The Revd Margaret Legg
70 years ago Coventry Cathedral was destroyed by the Luftwaffe. Since the 14th century it had stood, a solid and majestic witness to God. Overnight its interior was reduced to rubble – to dust and ashes.
Today, Ash Wednesday is a day of penitence to clean the soul, to wear sackcloth and to cover one’s head with ashes. All ancient Biblical traditions. During the service you will be invited to have a cross of ashes marked on your forehead, as a sign of penitence and mortality. The signing is accompanied by the words remember you are dust and to dust you shall return. This is based on God's sentence on Adam in Genesis 3:19, as he expels Adam and Eve from the Garden of Eden. The words remind us how precarious life is and of how quickly all that we build and earn can crumble away, turn to dust and ashes in our hands.
Perhaps we’re going through life quite happily when we get run over and are whisked off to intensive care. Perhaps you run a small business which you’ve carefully built up over the years and at long last it’s viable and beginning to make a profit. Then something out of your control happens and it crashes. I read in the paper last week of a woman whose business, a school teaching English for foreign students collapsed when foot and mouth disease hit the UK and bookings from Europe dried up – too risky. With debts of £38,000, life looked bleak. She kept afloat, until her husband died of cancer and then she crumbled.
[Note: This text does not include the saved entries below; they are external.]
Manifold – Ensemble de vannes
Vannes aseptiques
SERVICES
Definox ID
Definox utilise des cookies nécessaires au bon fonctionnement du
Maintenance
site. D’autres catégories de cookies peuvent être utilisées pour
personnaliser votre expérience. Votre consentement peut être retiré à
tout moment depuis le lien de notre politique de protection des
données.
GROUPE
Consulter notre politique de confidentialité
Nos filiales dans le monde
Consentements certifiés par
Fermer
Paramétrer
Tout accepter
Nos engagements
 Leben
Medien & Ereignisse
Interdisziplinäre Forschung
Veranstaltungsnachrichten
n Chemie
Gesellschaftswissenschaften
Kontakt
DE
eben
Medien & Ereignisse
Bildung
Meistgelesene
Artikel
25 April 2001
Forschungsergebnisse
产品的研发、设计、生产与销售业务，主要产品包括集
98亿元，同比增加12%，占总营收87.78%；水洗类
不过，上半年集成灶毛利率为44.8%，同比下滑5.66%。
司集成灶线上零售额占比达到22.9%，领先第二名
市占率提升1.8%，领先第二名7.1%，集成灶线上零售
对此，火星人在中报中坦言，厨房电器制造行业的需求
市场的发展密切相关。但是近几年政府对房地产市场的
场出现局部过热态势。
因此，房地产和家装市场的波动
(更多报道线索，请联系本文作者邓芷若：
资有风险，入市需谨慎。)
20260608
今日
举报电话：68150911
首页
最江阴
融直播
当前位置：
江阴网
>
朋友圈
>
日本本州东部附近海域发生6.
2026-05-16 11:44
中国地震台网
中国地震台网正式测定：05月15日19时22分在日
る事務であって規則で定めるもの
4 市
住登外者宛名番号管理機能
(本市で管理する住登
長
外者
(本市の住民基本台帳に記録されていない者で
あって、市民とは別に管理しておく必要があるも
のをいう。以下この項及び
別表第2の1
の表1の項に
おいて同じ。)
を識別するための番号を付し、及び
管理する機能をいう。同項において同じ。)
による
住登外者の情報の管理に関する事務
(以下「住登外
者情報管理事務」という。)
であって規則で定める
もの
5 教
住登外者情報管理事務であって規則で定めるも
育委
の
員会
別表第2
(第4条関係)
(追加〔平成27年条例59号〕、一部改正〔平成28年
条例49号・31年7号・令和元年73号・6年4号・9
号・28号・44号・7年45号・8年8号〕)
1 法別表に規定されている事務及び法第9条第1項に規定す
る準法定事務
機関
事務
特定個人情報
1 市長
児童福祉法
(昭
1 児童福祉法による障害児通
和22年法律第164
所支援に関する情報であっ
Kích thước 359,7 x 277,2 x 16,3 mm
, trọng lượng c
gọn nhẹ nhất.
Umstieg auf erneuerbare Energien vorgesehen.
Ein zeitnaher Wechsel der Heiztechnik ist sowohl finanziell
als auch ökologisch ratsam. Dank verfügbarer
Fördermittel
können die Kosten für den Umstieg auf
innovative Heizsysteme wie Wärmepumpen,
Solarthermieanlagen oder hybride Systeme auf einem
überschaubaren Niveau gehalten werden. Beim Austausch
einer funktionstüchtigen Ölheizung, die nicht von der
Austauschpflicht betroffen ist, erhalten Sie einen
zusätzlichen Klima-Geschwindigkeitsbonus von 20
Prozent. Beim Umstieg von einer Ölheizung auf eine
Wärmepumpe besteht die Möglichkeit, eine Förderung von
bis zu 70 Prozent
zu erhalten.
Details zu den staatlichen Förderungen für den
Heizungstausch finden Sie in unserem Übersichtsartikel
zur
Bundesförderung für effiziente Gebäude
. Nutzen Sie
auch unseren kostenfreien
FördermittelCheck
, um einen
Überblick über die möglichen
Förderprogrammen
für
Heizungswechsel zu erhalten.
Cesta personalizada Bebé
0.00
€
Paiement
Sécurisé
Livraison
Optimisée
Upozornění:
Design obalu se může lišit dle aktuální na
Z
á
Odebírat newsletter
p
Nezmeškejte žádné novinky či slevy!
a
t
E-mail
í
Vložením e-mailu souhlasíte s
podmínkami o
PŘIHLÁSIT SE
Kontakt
Remember you are dust and to dust you shall return. And the words continue: Turn away from sin and be faithful to Christ. The kind of sin from which we are exhorted to turn is, it seems to me, that of pride, of being so self-reliant that we think we have everything under our control, so self-obsessed that we perhaps forget that things happen, things fall apart. The words remind us that God, not ourselves, is the bedrock of life and it is only in him that we can safely place our trust to guide and sustain us through life.
Lent is a time not for enlarging ourselves, but for enlarging our relationship with God. Return to him with all your heart cries out Joel. However we mark Lent – giving up chocolate, attending our Lent Course, giving to our Reckless Charity, remember this is about moving away from self-centredness to God-centredness, about being reconciled with God, as Paul puts it. We do not for ourselves, but for God, to grow closer to him. And we are to do it discreetly! Avoid looking miserable because alcohol is off the agenda, pray where you can be undisturbed and out of the public view. This is not about enlarging our own importance but about enlarging God’s importance in our lives.
Standing in the wreckage of Coventry Cathedral the morning after its destruction by bombing, the Provost, with ash still warm from the fires, wrote on the East Wall, behind the shattered altar, the words that Jesus cried out from the cross: ‘Father, forgive.’ Later he was to have them inscribed in the sanctuary wall where they remain, within the rebuilt and reshaped cathedral complex.
May this Lent be a time when we reshape our relationship, with the God who is love and who is always ready to forgive.